## Tarefas a realizar:
**a.** De acordo com o texto sobre o isolamento do Ocidente, quem forma o bloco ocidental?
**b.** Reescreva de forma mais concisa o parágrafo do texto sobre o isolamento do Ocidente que começa com "Toda morte na prisão de um opositor político", mantendo seus fatos principais.
**c.** Prossiga com o texto sobre o isolamento do Ocidente a partir da última frase apresentada.

1- A distância entre o bloco ocidental (formado pelos EUA, União Europeia, Inglaterra, Japão e Austrália, para conter Rússia e China) e o resto do mundo, que rejeita sanções e chamados à ordem unida, está se ampliando. Do apoio, compreensão ou não alinhamento do Sul Global em relação à guerra na Ucrânia resulta o isolamento do Ocidente.

2- O massacre em Gaza e a cumplicidade ocidental, política e midiática com ele (particularmente clara na França e na Alemanha), consagram um verdadeiro suicídio moral do Ocidente. Sua credibilidade em matéria de direitos humanos, mediação de conflitos e justiça global é igual a zero. Seu duplo padrão ao medir Ucrânia e Gaza é evidente.

As mesmas potências que estão financiando e armando a Ucrânia estão financiando e armando um genocídio pelas forças israelenses supremacistas raciais em Gaza. Isso dá uma nova plausibilidade à narrativa russa de que, sem sua intervenção militar, teria ocorrido na Crimeia e no Donbass uma limpeza étnica, expulsão e massacre de pró-russos por forças parcialmente animadas por uma ideologia de extrema direita com o apoio e a bênção do Ocidente.

Toda morte na prisão de um opositor político é, por definição, suspeita – seja a do russo Aleksei Navalny ou a de Gonzalo Lira, um blogueiro “incorreto” norte-americano de origem chilena estabelecido em Kharkov, morto em janeiro em uma prisão ucraniana sem pena nem glória. Ambos foram acusados por seus carcereiros de trabalhar para serviços secretos (ocidentais ou russos). Não se deve esperar uma investigação crível sobre a causa dessas mortes em países onde a eliminação de opositores tem rastros recentes e conhecidos. Os governos, políticos e meios de comunicação que mais protestam pela morte de Navalny são os mesmos que ignoraram a morte de Lira, ou o destino de Assange, e que apoiaram o massacre em Gaza. Eles não têm credibilidade. Os únicos que podem expressar sua consternação com credibilidade por esses crimes são aqueles que levam os direitos humanos a sério e, portanto, rejeitam o uso hipócrita dos direitos humanos como arma na luta contra o adversário.

3- O esforço para excluir a Rússia da Europa voltou-se contra a União Europeia, reforça a “grande Eurásia” e enfraquece o Ocidente perante o resto do mundo. A exclusão resultou em a Rússia olhar para o Oriente, ao traçar suas parcerias estratégicas, e encerrar 300 anos de esforço por integrar-se à Europa.

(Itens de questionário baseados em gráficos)
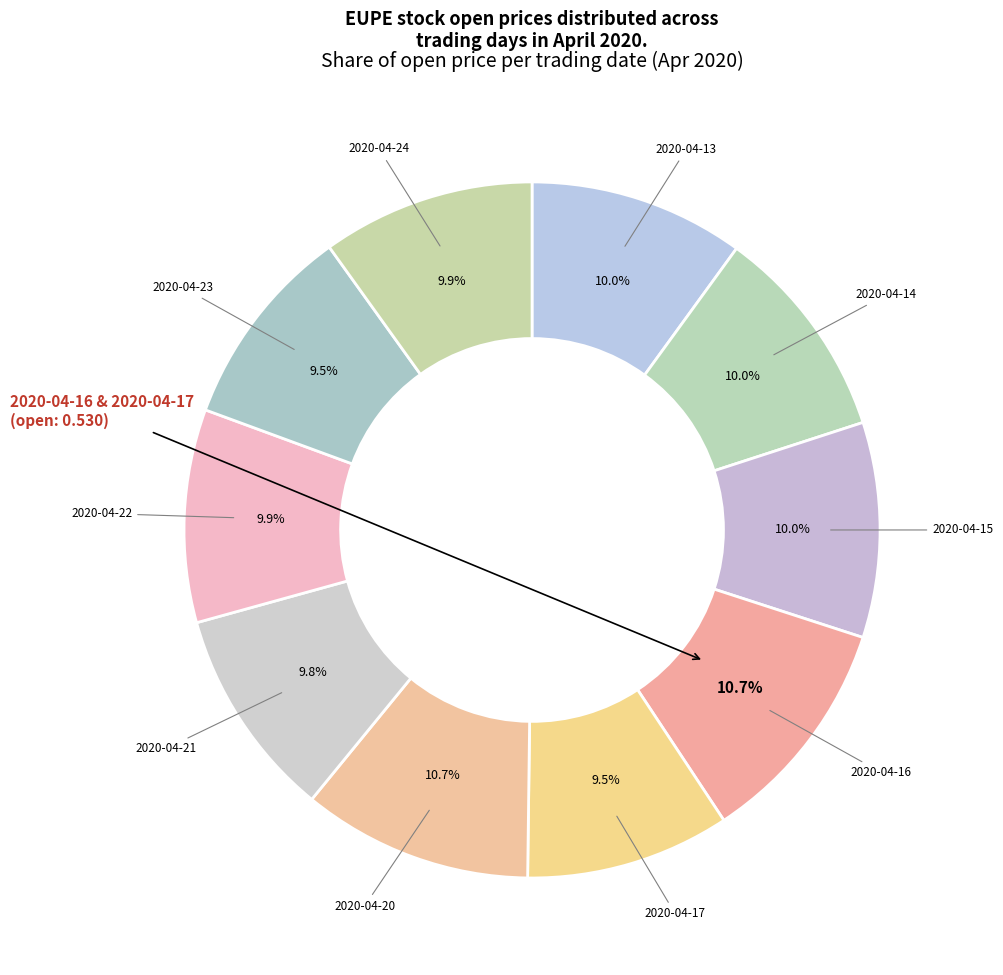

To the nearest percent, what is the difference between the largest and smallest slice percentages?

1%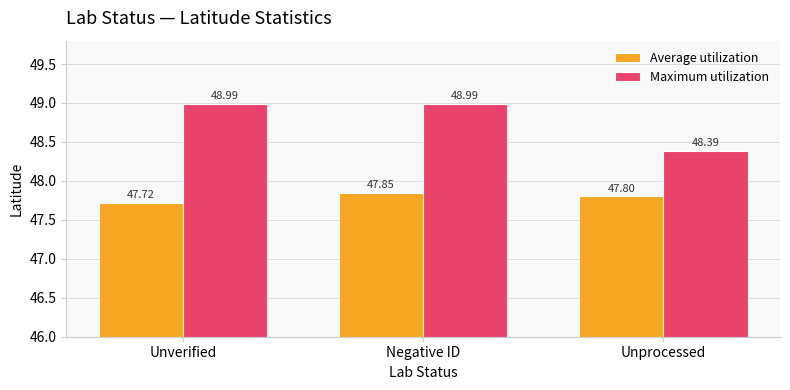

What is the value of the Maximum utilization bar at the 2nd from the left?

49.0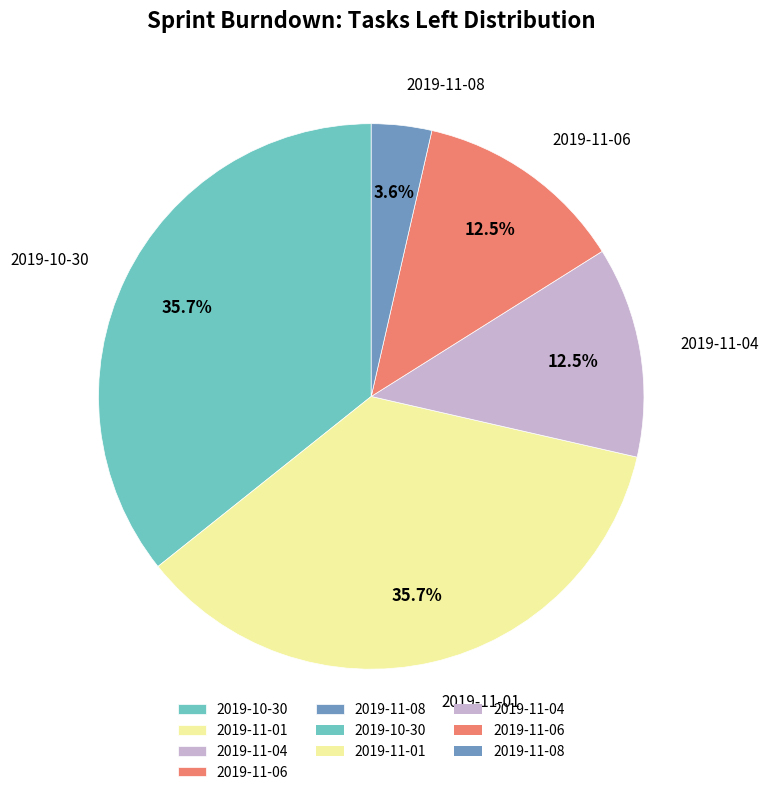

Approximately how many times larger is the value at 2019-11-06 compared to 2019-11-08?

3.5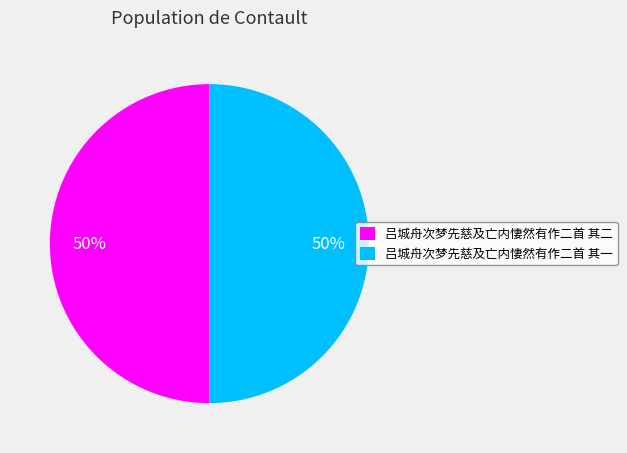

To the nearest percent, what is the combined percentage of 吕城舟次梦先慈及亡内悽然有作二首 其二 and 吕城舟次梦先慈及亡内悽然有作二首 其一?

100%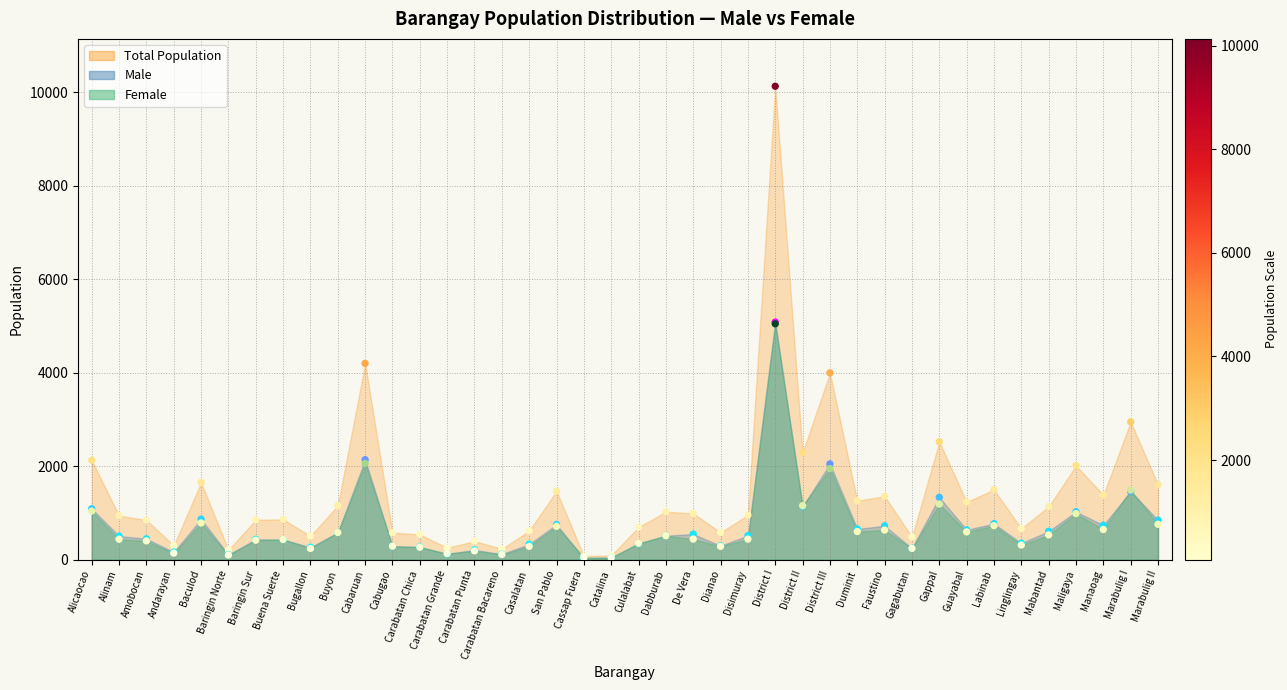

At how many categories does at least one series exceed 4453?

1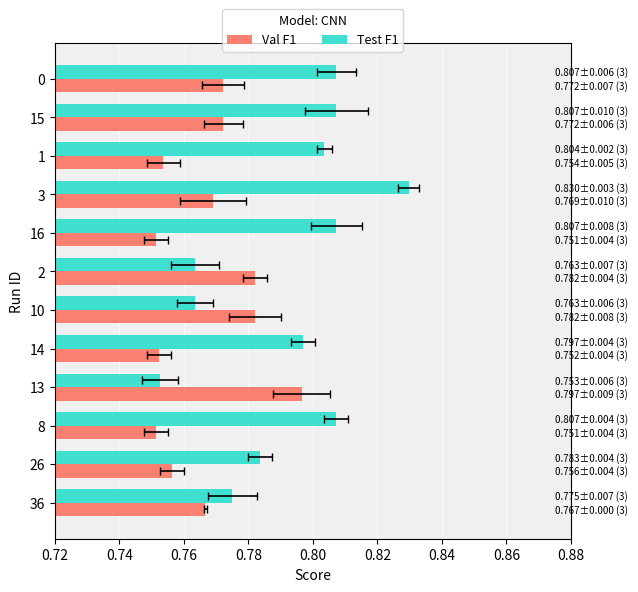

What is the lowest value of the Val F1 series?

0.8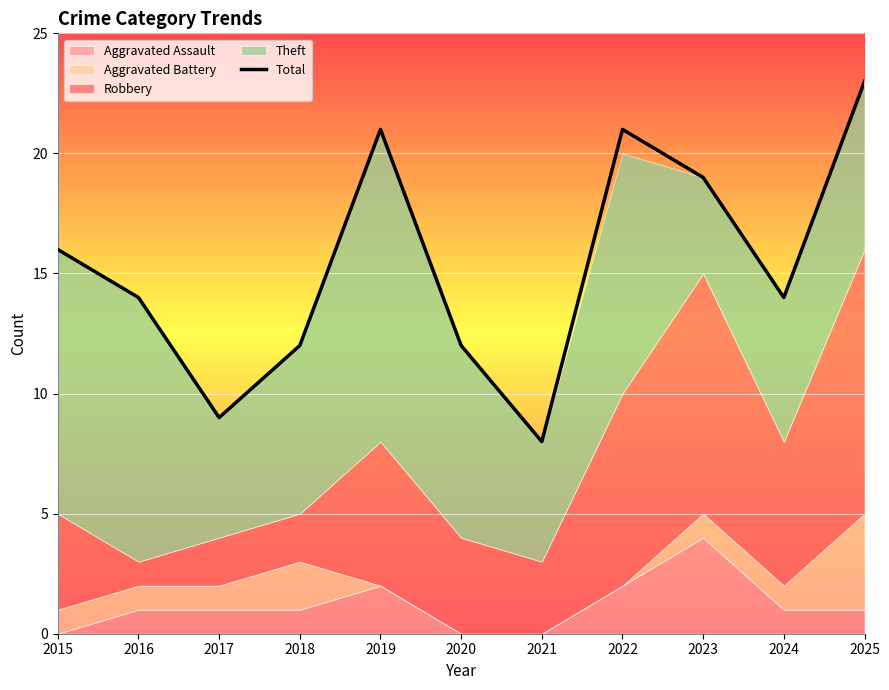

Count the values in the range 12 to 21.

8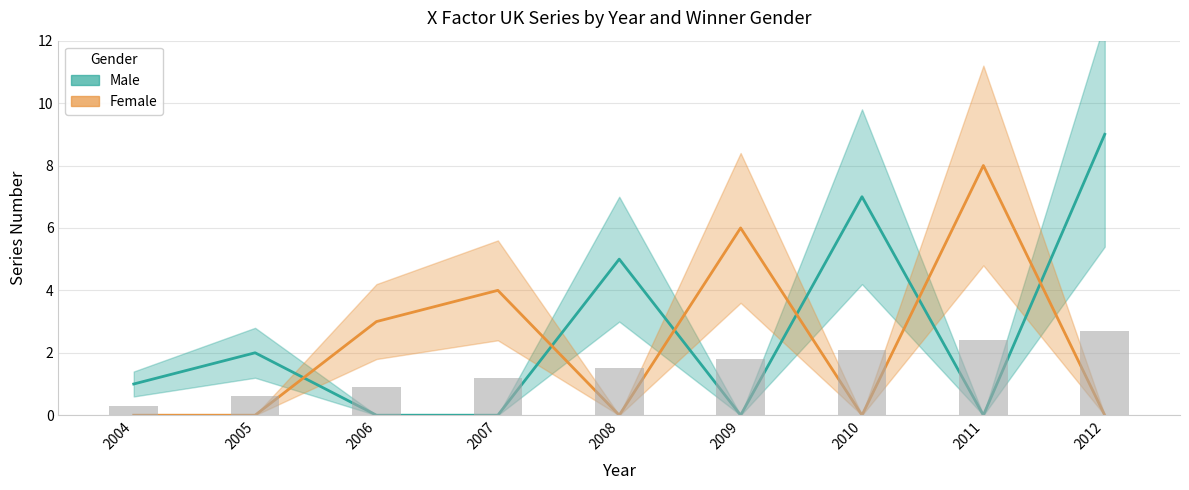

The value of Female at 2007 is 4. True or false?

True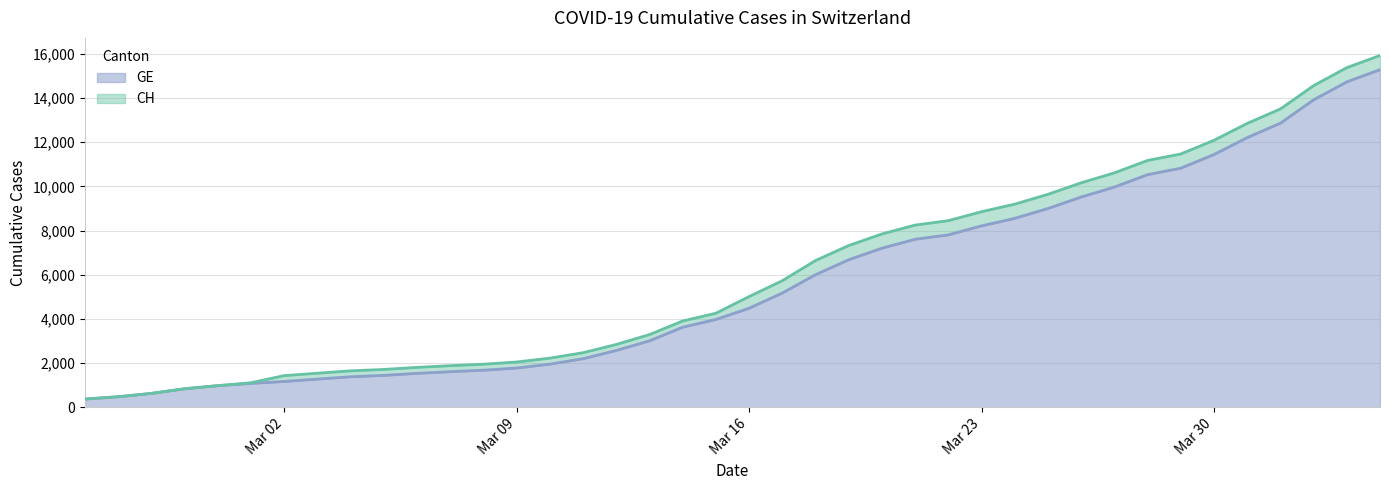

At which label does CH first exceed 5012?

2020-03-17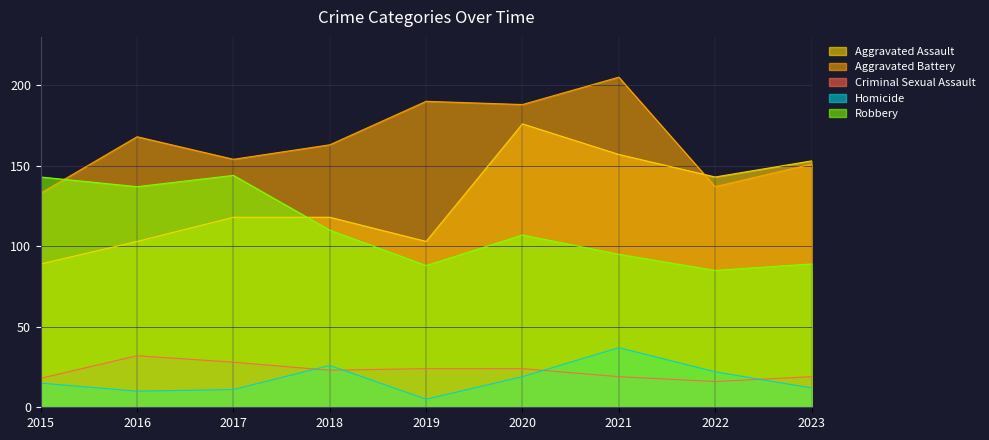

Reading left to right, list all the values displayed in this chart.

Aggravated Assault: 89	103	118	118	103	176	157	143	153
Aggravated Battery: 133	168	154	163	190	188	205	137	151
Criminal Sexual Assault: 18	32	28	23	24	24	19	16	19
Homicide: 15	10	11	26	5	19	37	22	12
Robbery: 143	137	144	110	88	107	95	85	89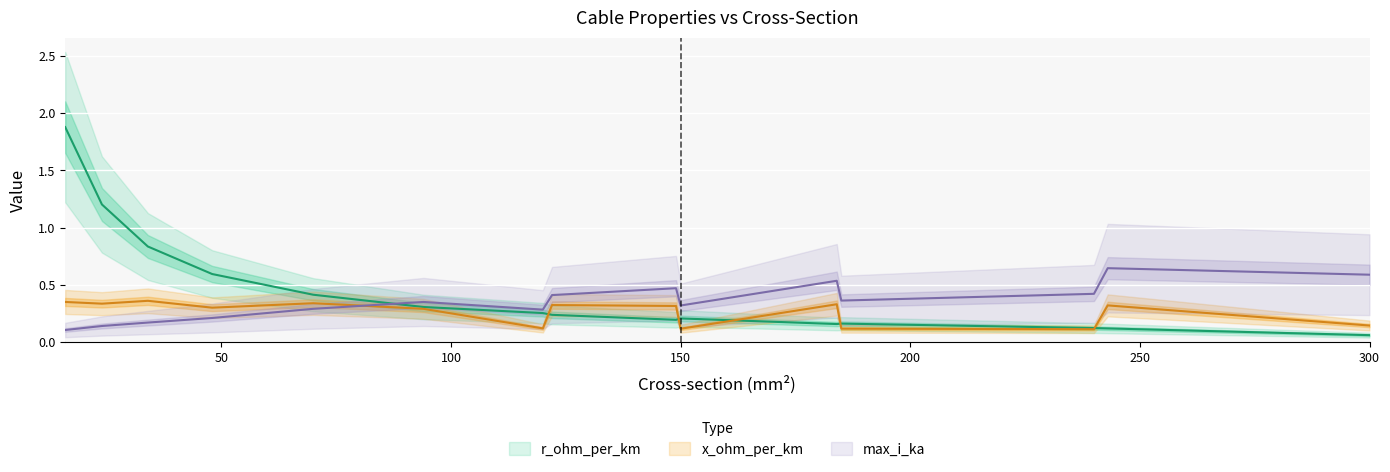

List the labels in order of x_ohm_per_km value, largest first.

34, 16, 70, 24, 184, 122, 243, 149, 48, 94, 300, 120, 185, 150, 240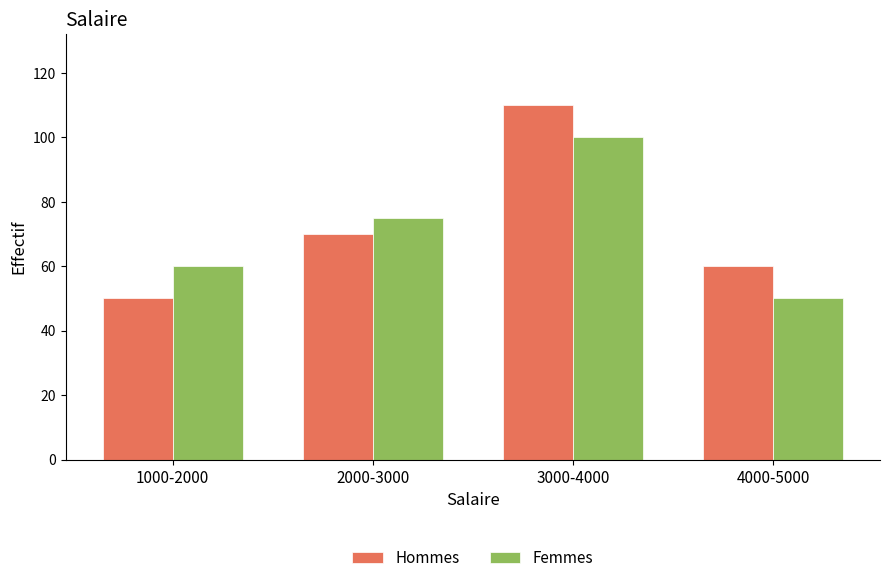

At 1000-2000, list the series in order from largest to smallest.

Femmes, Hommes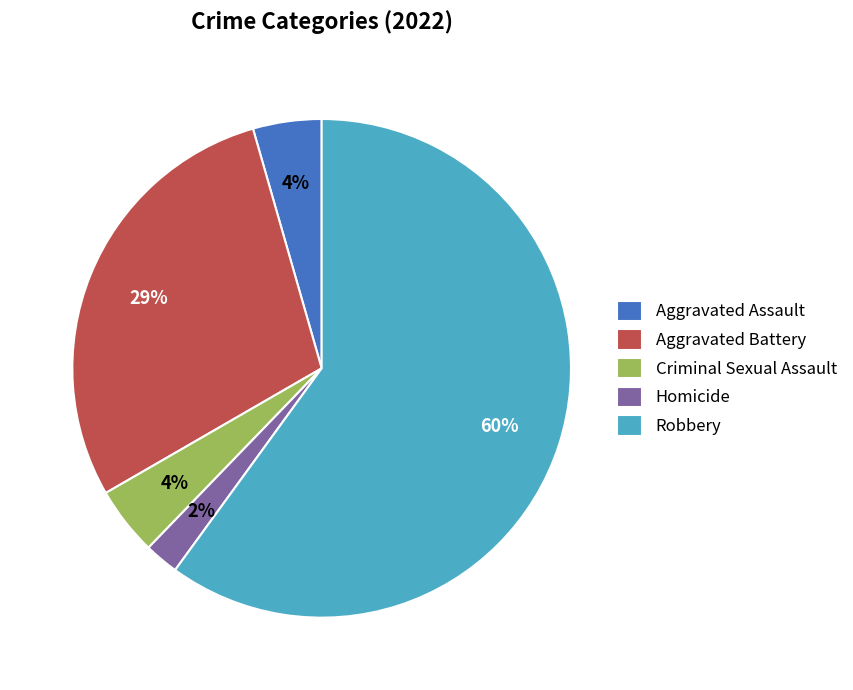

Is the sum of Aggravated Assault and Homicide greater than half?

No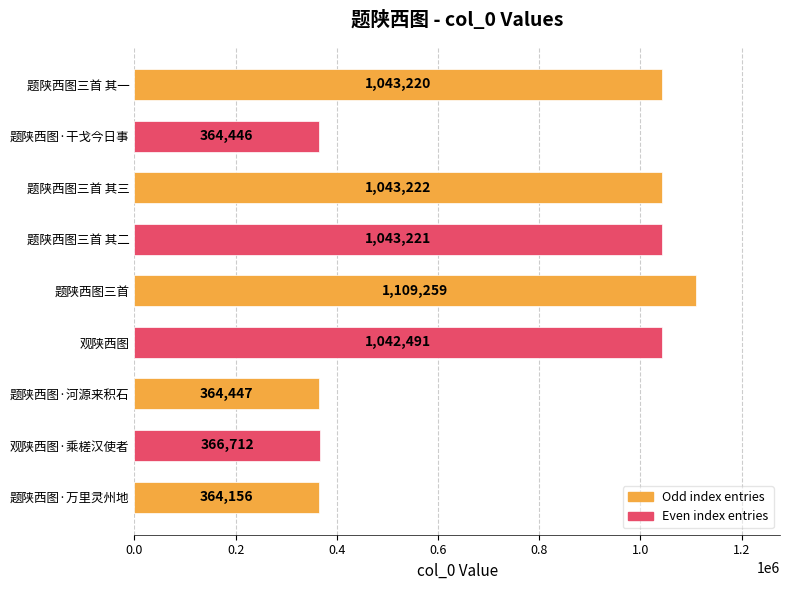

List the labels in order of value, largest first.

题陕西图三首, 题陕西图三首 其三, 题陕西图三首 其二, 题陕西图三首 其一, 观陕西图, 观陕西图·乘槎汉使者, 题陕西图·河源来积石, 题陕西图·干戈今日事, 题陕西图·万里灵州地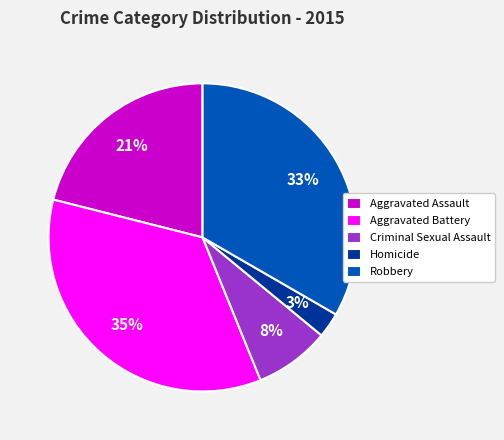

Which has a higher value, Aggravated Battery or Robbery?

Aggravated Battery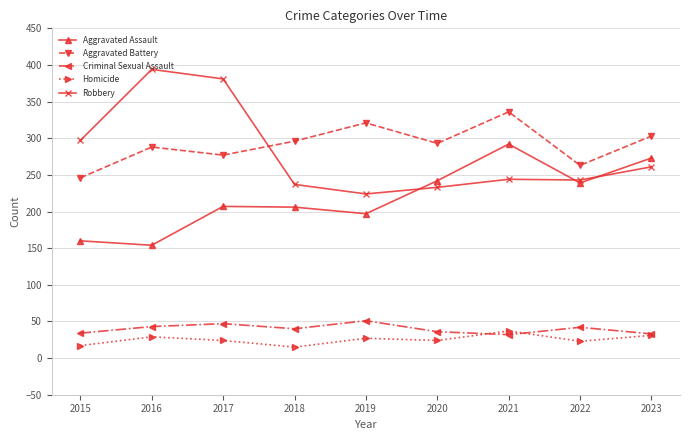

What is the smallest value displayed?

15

## Respostas:
**a.** Os EUA, a União Europeia, a Inglaterra, o Japão e a Austrália.

**b.** Toda morte de um opositor político na prisão é suspeita. Isso vale para a do russo Aleksei Navalny e para a de Gonzalo Lira, blogueiro norte-americano de origem chilena morto em janeiro numa prisão ucraniana. Os carcereiros acusaram ambos de trabalhar para serviços secretos. Em países com rastros recentes de eliminação de opositores, não se deve esperar uma investigação crível. Os que mais protestam pela morte de Navalny ignoraram a de Lira e o destino de Assange e apoiaram o massacre em Gaza, por isso não têm credibilidade. Só podem se manifestar com credibilidade os que levam os direitos humanos a sério e rejeitam seu uso hipócrita como arma contra o adversário.

**c.**
A Rússia euroasiática tornou-se muito menos dependente da UE (suas indústrias estratégicas, corredores de transporte e instrumentos financeiros dependem menos do Ocidente) e, ao mesmo tempo, seu foco na Ásia fortalece a cooperação entre Índia e China.

Moscou já não precisa da União Europeia – mas esta ainda não se deu conta. Por isso, as sanções ricocheteiam contra ela, que importa petróleo e derivados russos através da Índia e compra gás natural liquefeito dos EUA, três ou quatro vezes mais caro que o gás russo, o que prejudica sua economia. Resultado: a Rússia tornou-se a maior economia da Europa (previsão de crescimento de 4% em 2024) e a Alemanha está à beira da recessão (previsão de 0,2%).

4- A União Europeia torna-se mais dependente, política e economicamente, dos EUA e com isso se enfraquece. A estratégia russa não é integrar o país à Europa, mas integrar a União Europeia ao grande polo continental euroasiático, cujo motor é a China.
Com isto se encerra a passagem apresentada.